46

S ure enough, all of Carso suddenly descends on the Seagate cottages, taking direction from Wee Jim, showing up with an unfortunate number of unnecessary carpet oddments and strange cushions and of course – of course – everything knitted for a house that can conceivably be knitted for a house.

Antimacassars and curtains – curtains! – blankets, cushions, throws, a lampshade which looks point-blank dangerous.

Essie’s eyes are wide. Verity shows up, armed with a new set of knitting needles and looking ready to get stuck into the fun.

Gradually the oil rig boys take over with the hammering, and, as the afternoon creeps on, Essie, utterly exhausted – she barely slept – looks around to see where Dwight has got to.

He’s out, on the other side of the street, looking out over the sea.

‘Hey,’ she says, joining him.

He glances up, nods. He’s holding up a stick; Smokey can already jump up past his thighs.

She stands in front of him. ‘You okay?’

He shrugs. ‘I was an idiot.’

‘So was I. I was worse. And you still lost the bank loan.’

‘I’d have lost it all if it wasn’t for you. I’d have lost everything.’

‘My mum said . . . ’ begins Essie.

‘She’s alright, your mum,’ says Dwight.

‘She really is,’ says Essie.

She thinks back to the trip to the hospital in the car, dashing across the hills in the tiny red car she had disdained.

‘I’m so sorry . . . ’ she had begun, and Janey had turned to her.

‘You never, ever have to apologise to me. I’m so sorry it was so hard on you.’

Essie had thought of the missed calls; of the fact that her father hadn’t come to see her even once.

‘No,’ she had said. ‘I get it. I do. I’m sorry.’

She had watched the little pretty town in the side mirror, vanishing behind them, nestled between the sea and the soft rolling hills. How had she never noticed how beautiful it was, how lovely; that it was home.

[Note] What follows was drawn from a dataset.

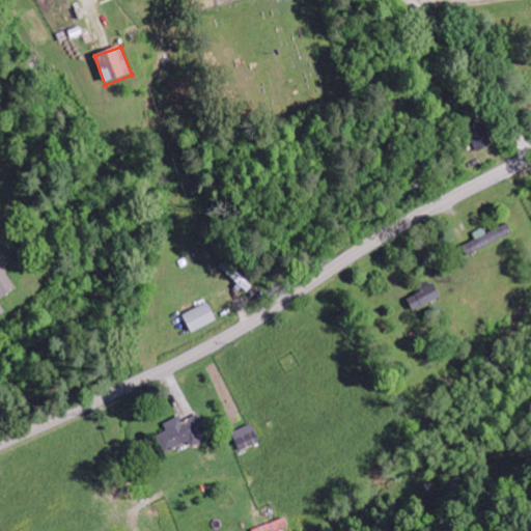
[(493,146),(480,118),(464,124),(476,154),(493,146)]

‘She said . . . it’s good to get your mistakes out of your system while you’re still young. She said it quite a few times, in fact,’ says Essie.

They look out over the bright blue water, the tips just bobbing white in the northern breeze.

‘What were you thinking now?’ says Dwight, and for the first time since she met him again he seems slightly nervous.

‘What are you going to do?’ she counters. ‘With your properties. That are now full of...’ Former Essie would have said ‘absolute tat,’ but new Essie says, ‘ . . . a lot of eclectic things.’

‘Well, I thought . . . I thought I might take one of the cottages myself. And then the other ones . . . well, your mum’s friend Lish – her husband needs somewhere he can walk to work . . . ’

‘That’s a good idea,’ says Essie neutrally.

He looks at her.

‘Maybe . . . I could come and stay for a little?’ Essie says.

Dwight shrugs, but suddenly the cocky twinkle is back in his eyes.

‘That sure depends,’ he says.

He pulls her close, until they are hip to hip. She fits him perfectly. She finds, immediately, that she is trembling. The effect on her is extraordinary. He leans his lips to her ear, and she feels him hard against her. He whispers in her ear.

‘A man has needs, you know. Reckon that’s something you can handle? Because I am planning on being in the business of not really letting you go.’

‘That,’ says Essie, ‘is probably the only business we should be in for a while.’

And she puts her hands in the back pocket of his tight jeans, and, as the houses are still full of people, they go and take a very long walk, along the great crashing empty beaches, into the wide, glorious white sand dunes, utterly deserted, where they can make as much noise as they like, underneath a sky blown white and clean and new.